### WORK INSTRUCTION
Print exactly the lines below between the line holding "pinky tip: (259, 313)" and the line holding "wrist: (285, 116)", inclusive, and nothing more.

THE DATA section start

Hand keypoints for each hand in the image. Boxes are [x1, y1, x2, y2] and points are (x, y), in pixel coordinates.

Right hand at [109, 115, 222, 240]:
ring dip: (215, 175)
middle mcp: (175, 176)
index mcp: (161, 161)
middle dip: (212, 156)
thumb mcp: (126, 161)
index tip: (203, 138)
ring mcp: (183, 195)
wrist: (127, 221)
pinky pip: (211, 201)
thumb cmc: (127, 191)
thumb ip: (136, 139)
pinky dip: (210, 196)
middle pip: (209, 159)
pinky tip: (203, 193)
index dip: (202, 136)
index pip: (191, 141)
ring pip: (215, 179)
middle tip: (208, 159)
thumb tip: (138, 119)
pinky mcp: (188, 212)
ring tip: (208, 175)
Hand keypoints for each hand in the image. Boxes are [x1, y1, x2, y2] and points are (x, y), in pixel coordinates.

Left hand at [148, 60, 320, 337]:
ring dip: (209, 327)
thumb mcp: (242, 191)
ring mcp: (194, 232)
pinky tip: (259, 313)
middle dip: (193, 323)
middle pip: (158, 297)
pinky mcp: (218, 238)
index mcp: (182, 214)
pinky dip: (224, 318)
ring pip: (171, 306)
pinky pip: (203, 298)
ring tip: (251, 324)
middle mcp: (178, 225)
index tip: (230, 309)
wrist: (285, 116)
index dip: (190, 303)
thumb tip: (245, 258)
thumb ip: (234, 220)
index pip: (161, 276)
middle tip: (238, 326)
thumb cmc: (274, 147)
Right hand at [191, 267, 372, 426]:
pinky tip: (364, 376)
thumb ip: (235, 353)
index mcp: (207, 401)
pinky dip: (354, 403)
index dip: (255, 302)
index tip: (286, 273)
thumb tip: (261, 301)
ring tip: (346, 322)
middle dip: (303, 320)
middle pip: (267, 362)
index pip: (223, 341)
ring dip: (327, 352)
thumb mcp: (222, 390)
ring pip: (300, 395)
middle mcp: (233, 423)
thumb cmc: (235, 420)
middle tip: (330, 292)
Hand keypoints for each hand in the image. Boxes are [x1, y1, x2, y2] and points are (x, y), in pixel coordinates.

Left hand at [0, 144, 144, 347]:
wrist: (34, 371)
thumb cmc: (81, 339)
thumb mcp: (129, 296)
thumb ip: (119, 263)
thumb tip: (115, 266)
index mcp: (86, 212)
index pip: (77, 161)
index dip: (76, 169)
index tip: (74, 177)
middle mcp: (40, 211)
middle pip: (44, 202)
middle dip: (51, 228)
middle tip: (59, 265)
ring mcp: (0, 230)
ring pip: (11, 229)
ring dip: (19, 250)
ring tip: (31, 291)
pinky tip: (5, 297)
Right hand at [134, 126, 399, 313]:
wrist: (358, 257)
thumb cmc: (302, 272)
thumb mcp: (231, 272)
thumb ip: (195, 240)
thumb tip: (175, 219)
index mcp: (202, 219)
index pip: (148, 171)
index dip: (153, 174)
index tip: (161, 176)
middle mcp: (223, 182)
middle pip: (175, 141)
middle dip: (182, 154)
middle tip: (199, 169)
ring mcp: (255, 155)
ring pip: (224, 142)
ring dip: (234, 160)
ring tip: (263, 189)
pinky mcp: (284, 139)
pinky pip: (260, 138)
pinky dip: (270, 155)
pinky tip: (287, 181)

THE DATA section end
THE DATA section start

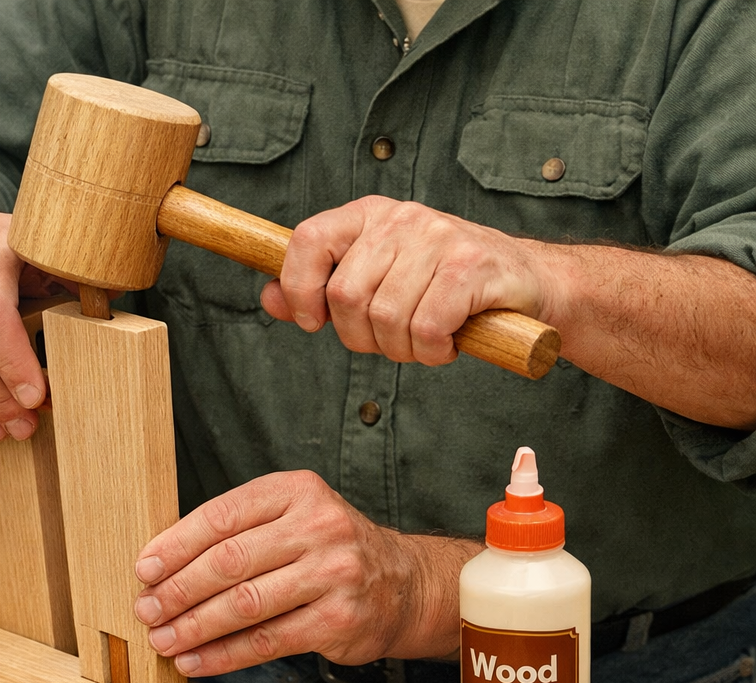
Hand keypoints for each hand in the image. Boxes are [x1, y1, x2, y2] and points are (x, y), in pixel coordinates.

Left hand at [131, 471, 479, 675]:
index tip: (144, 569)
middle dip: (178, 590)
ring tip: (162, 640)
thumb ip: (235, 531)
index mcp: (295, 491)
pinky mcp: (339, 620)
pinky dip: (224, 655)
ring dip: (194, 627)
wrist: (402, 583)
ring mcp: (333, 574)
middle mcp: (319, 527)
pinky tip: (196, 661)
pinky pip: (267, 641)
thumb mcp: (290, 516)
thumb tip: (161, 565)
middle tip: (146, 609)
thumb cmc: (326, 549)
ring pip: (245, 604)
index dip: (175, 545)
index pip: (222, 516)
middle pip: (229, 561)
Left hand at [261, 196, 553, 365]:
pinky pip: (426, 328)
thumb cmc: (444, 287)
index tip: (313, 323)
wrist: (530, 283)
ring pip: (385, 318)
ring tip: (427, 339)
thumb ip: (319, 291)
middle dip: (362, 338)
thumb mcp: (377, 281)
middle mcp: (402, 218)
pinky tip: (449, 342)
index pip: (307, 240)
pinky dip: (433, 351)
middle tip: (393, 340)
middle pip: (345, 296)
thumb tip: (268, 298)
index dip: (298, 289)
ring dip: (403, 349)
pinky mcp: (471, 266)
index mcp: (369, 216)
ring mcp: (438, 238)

THE DATA section end

### WRITTEN ANSWER
pinky tip: (259, 313)
middle dip: (193, 323)
middle pip: (158, 297)
pinky mcp: (218, 238)
index mcp: (182, 214)
pinky dip: (224, 318)
ring pip: (171, 306)
pinky pip: (203, 298)
ring tip: (251, 324)
middle mcp: (178, 225)
index tip: (230, 309)
wrist: (285, 116)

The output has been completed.